Time to spot signs of diabetes in kids
Diabetes is a global epidemic that concerns every family. Spotting the warning signs is vital to prevent the life-threatening complications associated with the condition. Yet this is much easier said than done because parents are struggling to spot the warning signs of diabetes in their own children.
New research from the International Diabetes Federation shows that an alarming nine in 10 Chinese parents (89 percent) would have trouble identifying the warning signs, despite the majority of people surveyed (70 percent) having a family member with diabetes. One in four (24 percent) would not be able to spot them at all. In response, the IDF is urging parents and other family members to test their knowledge of diabetes through a new online assessment.
The research comprised an online survey of 7,000 people, consisting of statistical representations from the United Kingdom, Brazil, China, India, South Africa, Turkey and the United States. National representative quotas were applied for gender, age (18 to 65 years old) and region. And 46 percent of those surveyed were parents with at least one child aged below 18 years.
Last year, diabetes was responsible for four million deaths, 840,000 in China alone. One in every 10 people in China is now living with diabetes. Left untreated or unmanaged, diabetes can lead to life-changing complications, including blindness, amputation, kidney failure, heart attack and cerebral stroke. The number of people living with diabetes in China is only set to increase over the coming years, so educating parents about the warning signs and risk factors is essential to halt the rise.
The warning signs of diabetes include excessive thirst, frequent urination, a lack of energy, blurred vision, slow healing wounds and numbness in the feet and/or hands. Unfortunately, these signs can be difficult to spot, and even when they are spotted, they are often mistaken as symptoms of different diseases and conditions.
A lack of knowledge about diabetes means that spotting the warning signs is not just a problem for parents.

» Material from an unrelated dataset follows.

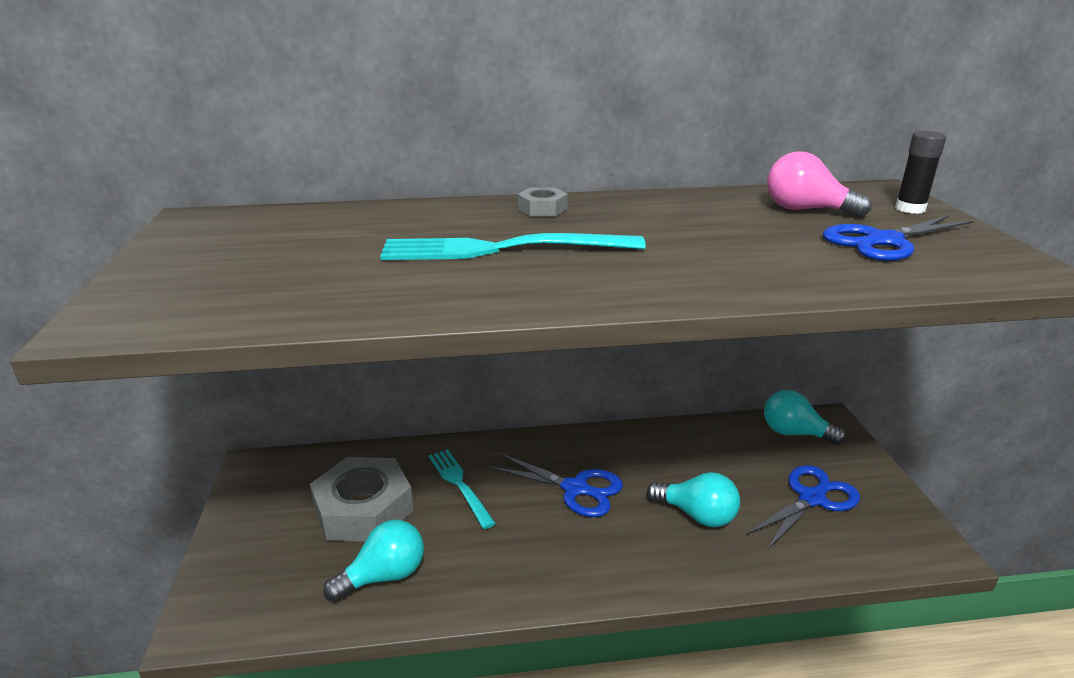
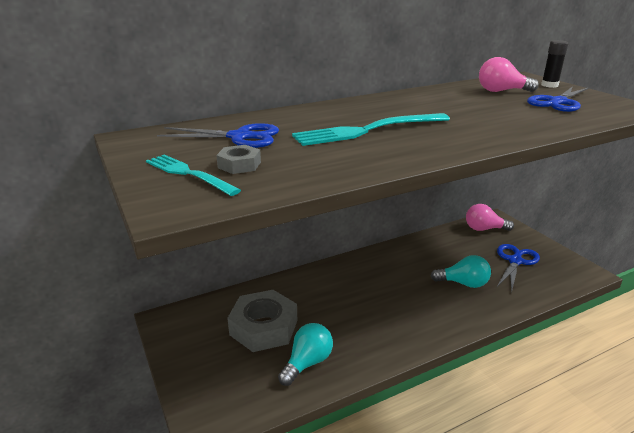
camera: 20 degrees left, 0 degrees up
(459, 484) = (315, 298): turquoise fork -> turquoise fork (188, 174)
(542, 209) = (359, 106): grey nut -> grey nut (239, 165)
(576, 489) = (387, 285): blue scissors -> blue scissors (240, 137)
(794, 433) = (484, 229): turquoise light bulb -> pink light bulb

It is also an issue that has an impact on a cross-section of society. Four in five adults across the globe failed to correctly identify the warning signs of diabetes in the IDF study. This is a major concern, because the signs are milder for type 2 diabetes, the most prevalent form of the condition that is responsible for about 90 percent of all diabetes cases.
So, while the key to halting the rise in diabetes is prevention, parents are not given enough access to education to help them identify the warning signs. Type 2 diabetes can, in many cases (up to 80 percent according to some studies) be prevented by adopting a healthy lifestyle. Yet it takes knowledge and resources to do this and there is pressure on governments and health bodies to launch better prevention programs. We cannot expect people to live healthier lives when they do not know how to do so. They need access to the information that will help them. Educating parents on the warning signs of diabetes is vital to ensure early diagnosis and treatment.

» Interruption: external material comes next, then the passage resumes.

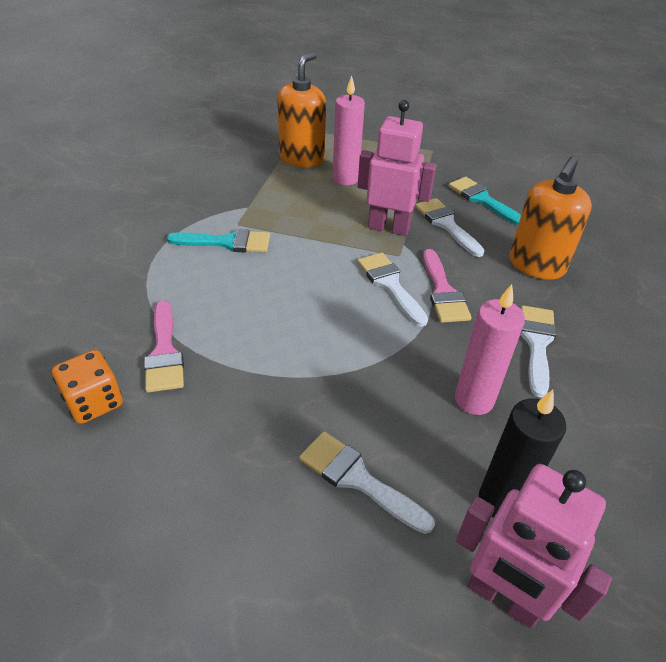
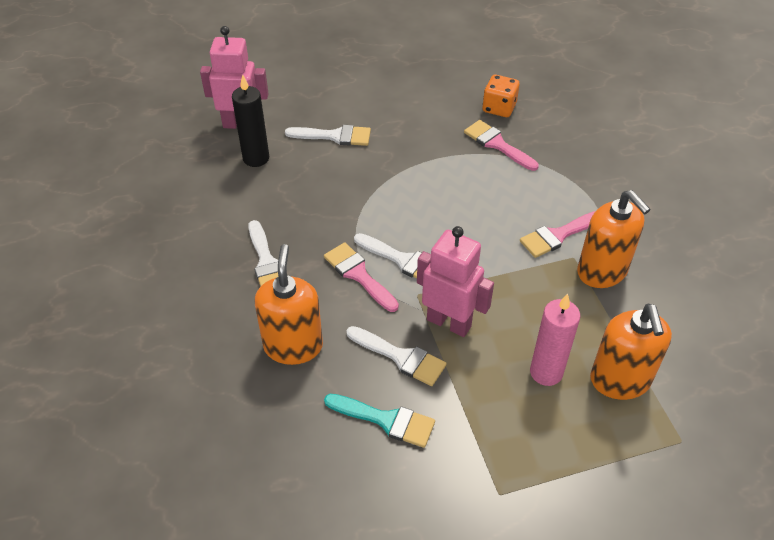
camera: 150 degrees right, 5 degrees up
(227, 242) = (558, 235): turquoise brush -> pink brush
(229, 207) = (602, 271): none -> orange soap dispenser
(389, 228) = (449, 322): pink robot -> pink robot turned 135 degrees counterclockwise
(474, 400) = (294, 202): pink candle -> none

Many families are unable to afford to adopt a healthy diet as the cheapest food is often the unhealthiest. Powerful advertising still tempts children to over-consume discounted foods high in sugar, salt and fat, and more action is needed to make healthier diets more appealing. Similar marketing campaigns for healthier options could have a great impact on helping families to change their eating habits.

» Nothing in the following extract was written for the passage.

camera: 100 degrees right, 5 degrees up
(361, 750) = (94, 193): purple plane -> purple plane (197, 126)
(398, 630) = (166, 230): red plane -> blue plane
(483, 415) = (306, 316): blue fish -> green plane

It is important that everyone learns to identify the warning signs of diabetes, because it has devastating complications if not treated early and managed appropriately. We all have a role to play but governments need to do more to help us protect family members from developing type 2 diabetes and its life-threatening complications, and to ensure people with all types of diabetes have access to the medicines and care they require.
There's work to be done, but if governments, healthcare organizations and families across the globe take action now, we will be in a better position to discover, manage and prevent diabetes for future generations.
The author is president of the International Diabetes Federation, an umbrella organization of more 230 national diabetes associations in 170 countries and regions.